### 64-bit SysTick timer for Cortex-M0
[](https://crates.io/crates/systick-timer)
[](https://docs.rs/systick-timer/)
[](https://github.com/kaidokert/systick-timer-rs/actions/workflows/rust.yml)
Implements a 64-bit SysTick based timer, that tracks
overflows and provides as single monotonic 64-bit value
at the desired resolution. The only dependencies are [cortex-m](https://crates.io/crates/cortex-m)
and [cortex-m-rt](https://crates.io/crates/cortex-m-rt) crates.
Optionally wraps this in an [embassy-time-driver](https://crates.io/crates/embassy-time-driver).

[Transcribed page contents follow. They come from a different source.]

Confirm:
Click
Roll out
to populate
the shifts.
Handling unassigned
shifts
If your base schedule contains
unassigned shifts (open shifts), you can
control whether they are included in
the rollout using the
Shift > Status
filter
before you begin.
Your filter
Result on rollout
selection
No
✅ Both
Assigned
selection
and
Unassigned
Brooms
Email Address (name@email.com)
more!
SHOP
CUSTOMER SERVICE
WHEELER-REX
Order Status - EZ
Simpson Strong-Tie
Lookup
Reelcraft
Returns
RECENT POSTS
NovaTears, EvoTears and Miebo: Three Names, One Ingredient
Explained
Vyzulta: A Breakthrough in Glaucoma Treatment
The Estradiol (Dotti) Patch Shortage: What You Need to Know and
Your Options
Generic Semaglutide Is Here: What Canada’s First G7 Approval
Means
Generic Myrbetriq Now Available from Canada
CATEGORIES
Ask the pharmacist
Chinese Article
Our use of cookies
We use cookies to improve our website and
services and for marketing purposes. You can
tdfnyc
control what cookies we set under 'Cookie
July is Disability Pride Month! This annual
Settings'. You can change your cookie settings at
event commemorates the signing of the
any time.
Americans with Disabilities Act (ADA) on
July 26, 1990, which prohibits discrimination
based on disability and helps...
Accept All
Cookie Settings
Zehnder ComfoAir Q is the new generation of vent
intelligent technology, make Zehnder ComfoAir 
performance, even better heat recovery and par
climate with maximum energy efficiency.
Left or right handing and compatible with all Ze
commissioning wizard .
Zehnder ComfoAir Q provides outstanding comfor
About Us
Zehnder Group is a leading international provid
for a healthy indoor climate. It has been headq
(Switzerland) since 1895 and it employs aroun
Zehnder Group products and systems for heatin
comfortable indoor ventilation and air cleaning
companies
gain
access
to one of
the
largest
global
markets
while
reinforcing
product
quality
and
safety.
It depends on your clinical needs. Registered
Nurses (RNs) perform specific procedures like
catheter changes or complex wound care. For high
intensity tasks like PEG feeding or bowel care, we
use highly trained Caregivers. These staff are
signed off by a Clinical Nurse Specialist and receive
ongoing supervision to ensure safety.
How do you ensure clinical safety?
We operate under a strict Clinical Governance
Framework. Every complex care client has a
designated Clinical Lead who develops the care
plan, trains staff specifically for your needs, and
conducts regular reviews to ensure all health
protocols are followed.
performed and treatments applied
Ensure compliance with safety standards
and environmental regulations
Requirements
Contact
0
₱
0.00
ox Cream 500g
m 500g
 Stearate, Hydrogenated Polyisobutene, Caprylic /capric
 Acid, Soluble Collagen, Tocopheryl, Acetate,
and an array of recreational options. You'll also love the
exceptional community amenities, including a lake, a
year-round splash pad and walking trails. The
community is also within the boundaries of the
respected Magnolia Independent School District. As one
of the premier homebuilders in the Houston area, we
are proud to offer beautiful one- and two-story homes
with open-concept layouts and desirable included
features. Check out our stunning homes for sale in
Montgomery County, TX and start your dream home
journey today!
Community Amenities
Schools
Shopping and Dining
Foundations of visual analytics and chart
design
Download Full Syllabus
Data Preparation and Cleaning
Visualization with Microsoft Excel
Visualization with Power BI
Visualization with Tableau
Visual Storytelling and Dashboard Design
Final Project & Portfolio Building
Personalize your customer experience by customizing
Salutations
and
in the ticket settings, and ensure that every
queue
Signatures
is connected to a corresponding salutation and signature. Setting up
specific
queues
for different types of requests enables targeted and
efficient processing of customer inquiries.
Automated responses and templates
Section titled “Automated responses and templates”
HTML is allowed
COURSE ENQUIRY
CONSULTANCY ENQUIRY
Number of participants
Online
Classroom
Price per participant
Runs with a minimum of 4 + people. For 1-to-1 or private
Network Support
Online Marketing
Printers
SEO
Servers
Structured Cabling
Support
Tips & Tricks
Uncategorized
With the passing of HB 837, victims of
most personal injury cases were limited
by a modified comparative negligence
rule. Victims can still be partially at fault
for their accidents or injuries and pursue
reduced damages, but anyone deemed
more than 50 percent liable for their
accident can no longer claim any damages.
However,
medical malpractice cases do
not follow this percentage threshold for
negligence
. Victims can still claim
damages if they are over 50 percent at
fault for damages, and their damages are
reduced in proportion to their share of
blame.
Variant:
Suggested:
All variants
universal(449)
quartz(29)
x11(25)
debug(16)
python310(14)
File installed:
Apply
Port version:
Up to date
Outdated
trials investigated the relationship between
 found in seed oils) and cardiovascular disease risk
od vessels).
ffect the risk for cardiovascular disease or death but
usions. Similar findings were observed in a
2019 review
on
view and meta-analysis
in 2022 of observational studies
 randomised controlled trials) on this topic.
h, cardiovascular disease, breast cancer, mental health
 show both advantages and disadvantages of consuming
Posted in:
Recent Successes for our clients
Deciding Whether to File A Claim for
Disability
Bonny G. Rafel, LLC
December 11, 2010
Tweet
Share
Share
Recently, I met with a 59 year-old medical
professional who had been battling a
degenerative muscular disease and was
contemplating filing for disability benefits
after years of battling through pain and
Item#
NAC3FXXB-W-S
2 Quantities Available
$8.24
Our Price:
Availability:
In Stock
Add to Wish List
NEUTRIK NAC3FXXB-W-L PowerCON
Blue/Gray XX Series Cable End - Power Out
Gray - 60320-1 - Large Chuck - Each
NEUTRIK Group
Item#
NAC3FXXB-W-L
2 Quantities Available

## ⚠️ Critical Design Constraint
**The SysTick ISR must not be starved for more than one wrap period.**
This timer implementation is designed to handle exactly **one missed SysTick wrap** through its PendST bit detection mechanism. If the SysTick ISR is delayed by higher-priority interrupts for more than one complete wrap period, monotonic time violations **will occur**.
**Reminders:**
- Keep the SysTick ISR at higher or equal priority relative to application interrupts
- Ensure critical sections in higher-priority ISRs are brief, e.g. well shorter than SysTick reload interval
The implementation itself is non-locking and does not use critical sections.
[Examples included](https://github.com/kaidokert/systick-timer-rs/tree/main/examples) for QEMU Cortex-M0.
To run the demos with QEMU:
```
cargo runq --example basic_time
```
Embassy version:
```
cargo runq --example embassy_time
```
## Testing
To run the tests, run without default features:
```sh
cargo test --no-default-features
```
## Todo:
Add a constant-execution time option to now(). This would trade off
slower average access to deterministic, worst-case execution.